And the error reports like:

Chain 1: Rejecting initial value:
Chain 1:   Error evaluating the log probability at the initial value.
Chain 1: Exception: categorical_logit_lpmf: log odds parameter[5] is nan, but must be finite!  (in 'model45fc5c821ad2_cgt_im' at line 93)

(Here line 93 is where bet_chosen[i,t] ~ categorical_logit(bet_util * gamma[i]) is located.

The model is a specific model for fitting prospect theory in a gambling task.But previously similar models can run perfectly and fit my data. I am confused why this one reports error.

I suppose there is something wrong with this line but don’t know how to fix it
loss_util[b] = - delta[i] * log(1 + loss[i,t,b] * rho[i])

Hope someone can help me with my problem, though I am not very adept at understanding stan code. Thank you guys in advance!

Was that an error or just a warning?
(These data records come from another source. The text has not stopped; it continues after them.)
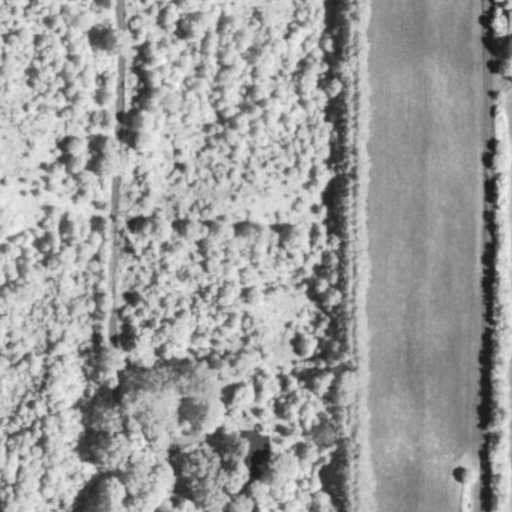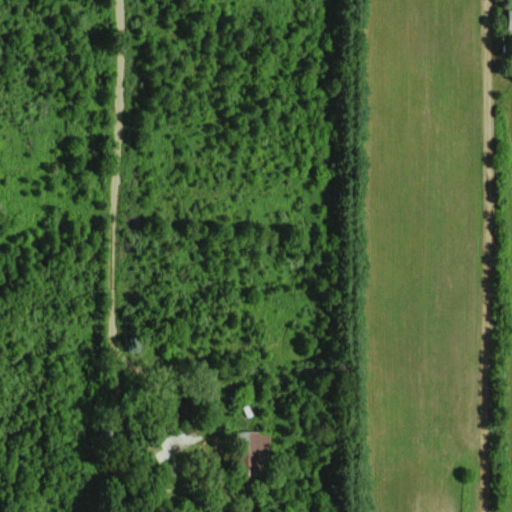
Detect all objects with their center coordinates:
building: (509, 19)
road: (90, 224)
road: (485, 255)
building: (177, 440)
building: (252, 451)
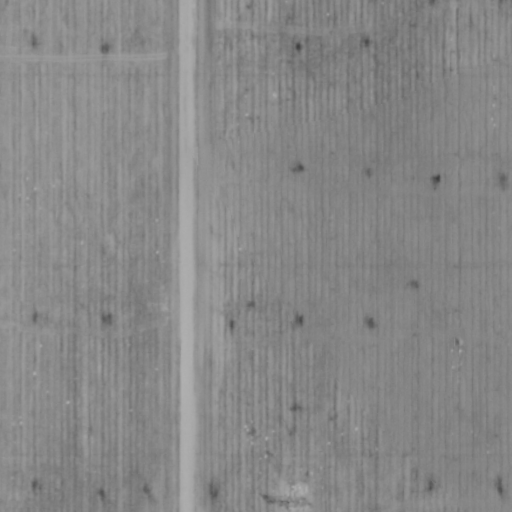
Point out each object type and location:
crop: (256, 256)
power tower: (291, 497)
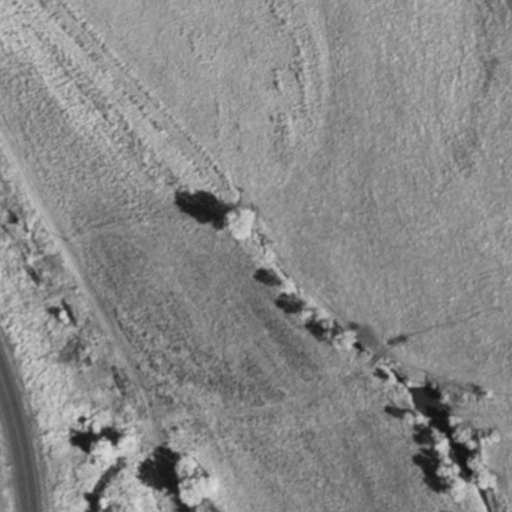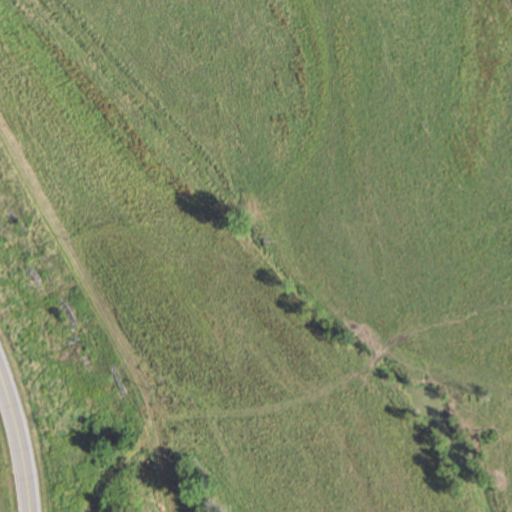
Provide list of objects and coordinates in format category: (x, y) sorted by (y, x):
road: (20, 437)
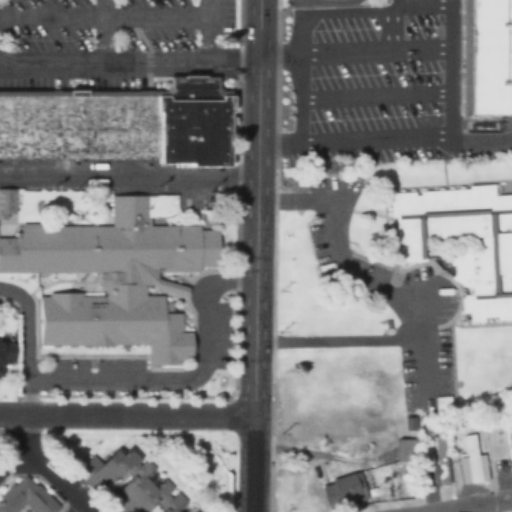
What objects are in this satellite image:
road: (426, 3)
road: (430, 7)
road: (116, 14)
road: (255, 29)
parking lot: (125, 30)
road: (311, 30)
road: (104, 31)
building: (488, 56)
road: (127, 61)
parking lot: (370, 82)
road: (459, 93)
road: (385, 94)
building: (121, 123)
building: (120, 124)
road: (126, 179)
building: (462, 241)
building: (110, 274)
building: (114, 275)
road: (253, 285)
road: (25, 343)
building: (6, 355)
road: (182, 380)
road: (126, 414)
building: (404, 450)
building: (440, 460)
building: (471, 462)
building: (128, 482)
building: (134, 483)
building: (343, 489)
building: (342, 491)
building: (26, 496)
building: (25, 497)
road: (468, 505)
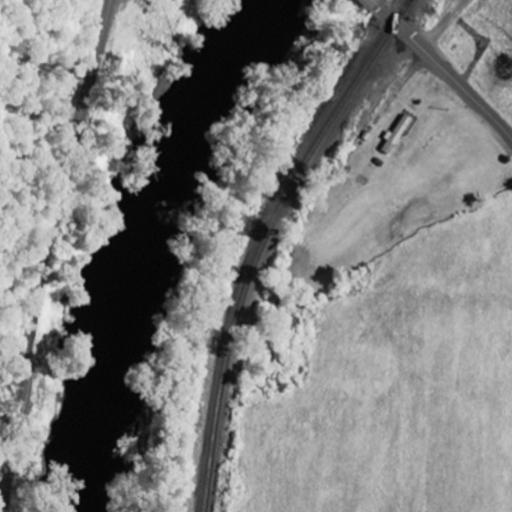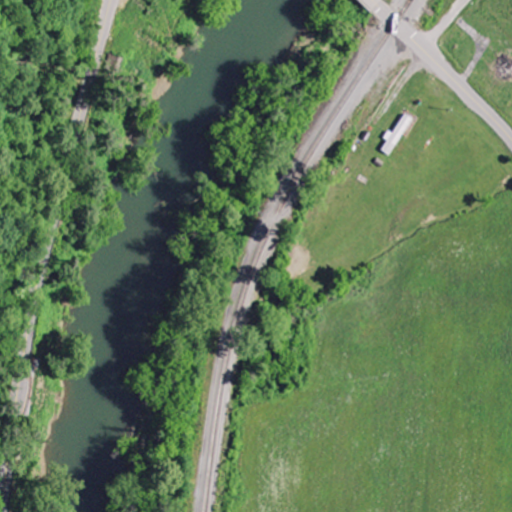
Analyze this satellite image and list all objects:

Did the model eventually sample and do the right thing?

I am not very adept at understanding stan code.

It’d be a lot simpler without all the doc getting in the way of reading the code! What you want to do is start simple with a model that works and then build up its complexity. It’s hard to debug a large model like this as a whole.

To debug a large program in place, it can help to print values before and after tricky lines. here, you want to know why the log odds is giving you a naN value. Is it a problem with bet_util or gamma? Print them both before the line and see (and make sure whatever software you’re using to fit doesn’t swallow warnings and other messages).

Why did you think the following was to blame?

loss_util[b] = - delta[i] * log(1 + loss[i,t,b] * rho[I])

I would suggest going back and instrumenting all the inputs to track things down. Print variables before and after to track down where things go wrong.

For arithmetic stability, I would suggest replacing log(1 + x) with log1p(x) wherever possible. It lets the code succeed numerically when x is close to 0.

This code could be made much much more efficient by collapsing a bunch of the loops, but no reason to worry about that until it works.

Thank you for your advice, actually i solved this problem by adding fabs() function to loss[i,t,b]. But this warning still existed when i was doing parameter recovery.